JBS N.V. (NYSE:JBS) began trading on the New York Stock Exchange on June 13. Shares opened at $13.65 giving the company a market capitalization of approximately $30 billion, surpassing major competitor Tyson Foods (NYSE:TSN). Shares drifted to as high as $14.45 on Monday and were swapping hands at $14.23 at 2:25 p.m.
JBS had been pursuing a U.S. listing for over 15 years, with previous attempts delayed by operational and regulatory hurdles, as well as corruption investigations in Brazil. The move to the NYSE completed a dual listing strategy by JBS (NYSE:JBS), with shares now available in New York and Brazil's B3 exchange.

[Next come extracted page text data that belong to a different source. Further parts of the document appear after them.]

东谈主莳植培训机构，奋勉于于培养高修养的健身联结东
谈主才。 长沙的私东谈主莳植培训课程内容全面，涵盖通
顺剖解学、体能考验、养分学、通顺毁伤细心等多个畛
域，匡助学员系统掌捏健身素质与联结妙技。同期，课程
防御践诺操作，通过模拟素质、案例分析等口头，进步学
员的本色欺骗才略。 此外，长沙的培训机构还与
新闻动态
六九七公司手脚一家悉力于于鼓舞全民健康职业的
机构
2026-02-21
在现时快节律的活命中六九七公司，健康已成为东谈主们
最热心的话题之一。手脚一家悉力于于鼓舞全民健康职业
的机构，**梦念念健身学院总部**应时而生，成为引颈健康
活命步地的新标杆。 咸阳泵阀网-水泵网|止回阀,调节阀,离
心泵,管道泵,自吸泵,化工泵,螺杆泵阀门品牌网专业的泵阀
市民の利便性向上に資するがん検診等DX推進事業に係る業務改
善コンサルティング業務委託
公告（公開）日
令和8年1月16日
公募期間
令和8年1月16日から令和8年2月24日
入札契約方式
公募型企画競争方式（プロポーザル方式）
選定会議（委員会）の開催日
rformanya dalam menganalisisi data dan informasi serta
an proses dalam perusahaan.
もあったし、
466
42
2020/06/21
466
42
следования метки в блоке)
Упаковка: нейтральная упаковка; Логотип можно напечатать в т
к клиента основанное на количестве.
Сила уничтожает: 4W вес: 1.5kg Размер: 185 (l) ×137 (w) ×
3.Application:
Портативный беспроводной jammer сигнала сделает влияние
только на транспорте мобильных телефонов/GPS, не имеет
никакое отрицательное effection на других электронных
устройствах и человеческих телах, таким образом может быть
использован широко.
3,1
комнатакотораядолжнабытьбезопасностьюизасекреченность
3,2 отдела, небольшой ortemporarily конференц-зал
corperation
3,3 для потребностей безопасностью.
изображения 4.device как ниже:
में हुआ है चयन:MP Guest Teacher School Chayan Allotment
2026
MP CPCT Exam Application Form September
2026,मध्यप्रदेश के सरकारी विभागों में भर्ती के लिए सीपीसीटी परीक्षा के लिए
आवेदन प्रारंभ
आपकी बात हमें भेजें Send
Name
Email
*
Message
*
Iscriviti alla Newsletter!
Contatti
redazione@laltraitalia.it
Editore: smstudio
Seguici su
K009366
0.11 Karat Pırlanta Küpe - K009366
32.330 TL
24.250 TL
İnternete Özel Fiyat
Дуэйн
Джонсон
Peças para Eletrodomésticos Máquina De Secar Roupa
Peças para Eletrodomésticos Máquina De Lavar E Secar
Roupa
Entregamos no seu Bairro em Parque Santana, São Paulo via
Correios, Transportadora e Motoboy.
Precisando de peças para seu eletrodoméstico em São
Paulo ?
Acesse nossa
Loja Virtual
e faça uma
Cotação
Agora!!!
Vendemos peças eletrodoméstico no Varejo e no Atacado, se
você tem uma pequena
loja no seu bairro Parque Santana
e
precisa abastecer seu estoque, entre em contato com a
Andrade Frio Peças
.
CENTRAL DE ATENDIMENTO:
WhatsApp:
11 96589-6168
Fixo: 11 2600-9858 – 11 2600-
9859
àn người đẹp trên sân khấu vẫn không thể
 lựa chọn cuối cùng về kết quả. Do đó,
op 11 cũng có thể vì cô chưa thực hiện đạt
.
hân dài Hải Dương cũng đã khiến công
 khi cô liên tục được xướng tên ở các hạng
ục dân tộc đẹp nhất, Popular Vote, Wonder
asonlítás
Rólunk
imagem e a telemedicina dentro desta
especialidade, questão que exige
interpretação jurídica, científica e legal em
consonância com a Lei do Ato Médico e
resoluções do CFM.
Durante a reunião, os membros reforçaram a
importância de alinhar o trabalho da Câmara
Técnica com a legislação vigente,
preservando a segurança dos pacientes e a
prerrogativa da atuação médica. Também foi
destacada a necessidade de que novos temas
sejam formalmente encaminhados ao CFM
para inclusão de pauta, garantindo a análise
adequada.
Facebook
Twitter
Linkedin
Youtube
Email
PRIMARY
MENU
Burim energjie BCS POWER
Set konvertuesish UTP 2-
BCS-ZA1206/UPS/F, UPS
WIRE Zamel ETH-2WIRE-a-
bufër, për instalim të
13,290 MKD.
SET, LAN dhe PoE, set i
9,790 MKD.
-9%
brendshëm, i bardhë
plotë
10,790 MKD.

Notably, JBS has had extensive business operations in the U.S. for nearly two decades, including the acquisition of Swift & Company in 2007, Smithfield Foods’ beef operations in 2008, and a controlling stake in Pilgrim’s Pride (PPC) in 2009.
Morgan Stanley assumed coverage of JBS' (JBS) U.S. listing with an Overweight rating and called the food stock its top pick in the Latin America food and beverage sector. The firm's price target of $21 implies ~40% upside.
"While the stock has performed well over the past 12-18 months, we see the recent weakness on the back of trading flow dynamics as an opportunity for investors to get engaged on the name. We continue to see potential for another leg up from here as JBS's valuation multiple discount to US-peers (namely TSN) gradually narrows," analyst Ricardo Alves.